__GOAL OF THE EXERCISE__
Search the data for the string "down" and copy each line in which it appears.

__EXERCISE DATA__

= = = =

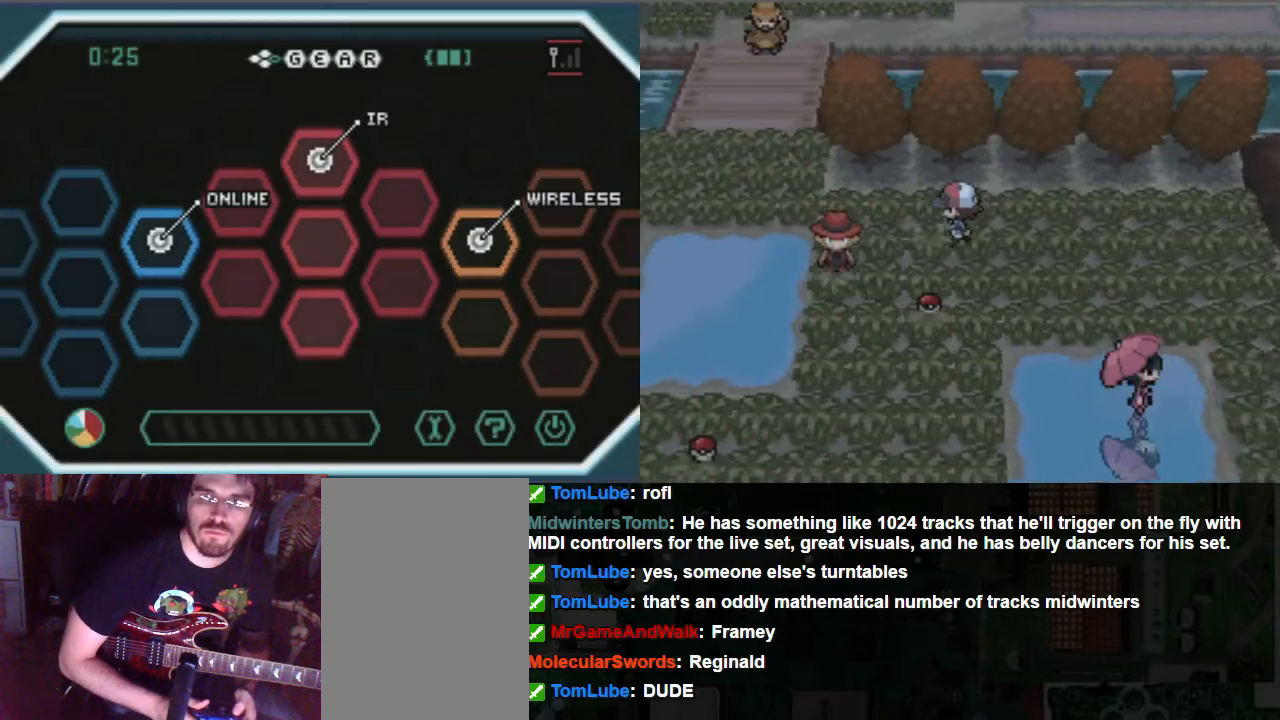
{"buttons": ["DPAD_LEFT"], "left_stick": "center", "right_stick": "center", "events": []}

= = = =

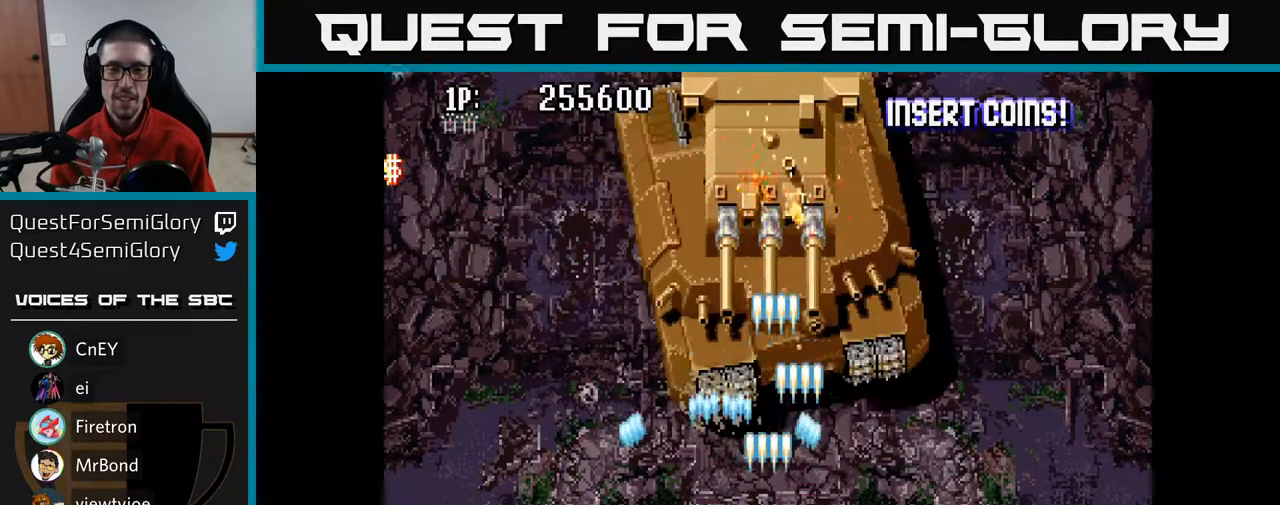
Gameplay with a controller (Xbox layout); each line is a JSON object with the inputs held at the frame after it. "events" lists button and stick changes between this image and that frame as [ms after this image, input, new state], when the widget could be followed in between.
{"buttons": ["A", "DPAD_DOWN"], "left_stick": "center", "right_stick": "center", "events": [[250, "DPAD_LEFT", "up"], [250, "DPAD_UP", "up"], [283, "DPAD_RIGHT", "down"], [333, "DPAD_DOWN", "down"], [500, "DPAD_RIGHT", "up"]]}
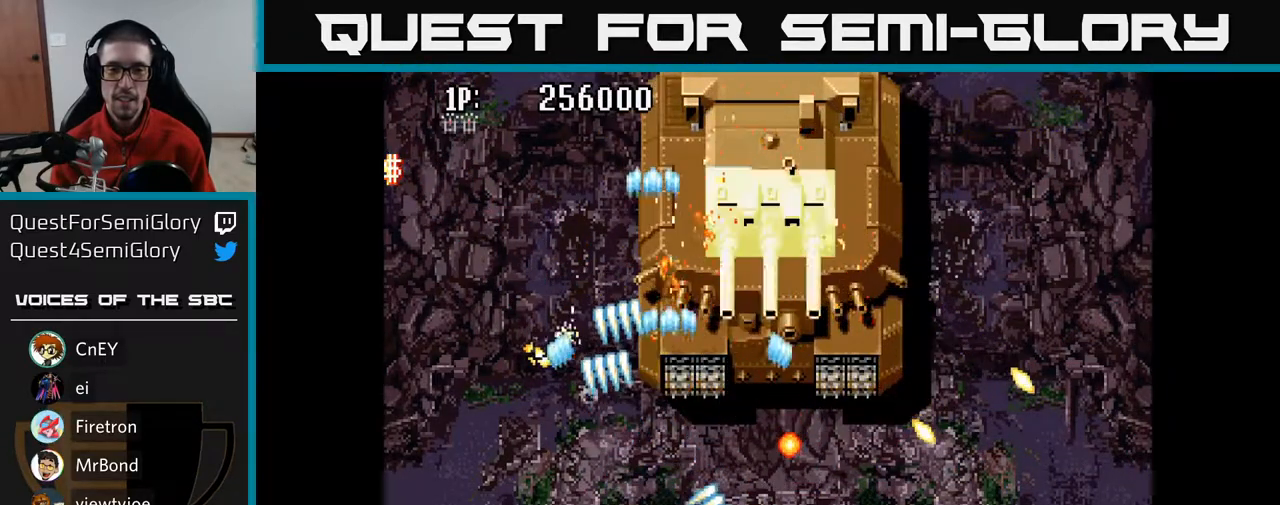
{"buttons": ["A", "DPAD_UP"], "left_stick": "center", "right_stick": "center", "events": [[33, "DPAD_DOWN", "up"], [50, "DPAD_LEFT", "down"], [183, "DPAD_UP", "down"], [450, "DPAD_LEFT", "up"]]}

= = = =

__RESULT OF THIS TASK__
{"buttons": ["A", "DPAD_DOWN"], "left_stick": "center", "right_stick": "center", "events": [[250, "DPAD_LEFT", "up"], [250, "DPAD_UP", "up"], [283, "DPAD_RIGHT", "down"], [333, "DPAD_DOWN", "down"], [500, "DPAD_RIGHT", "up"]]}
{"buttons": ["A", "DPAD_UP"], "left_stick": "center", "right_stick": "center", "events": [[33, "DPAD_DOWN", "up"], [50, "DPAD_LEFT", "down"], [183, "DPAD_UP", "down"], [450, "DPAD_LEFT", "up"]]}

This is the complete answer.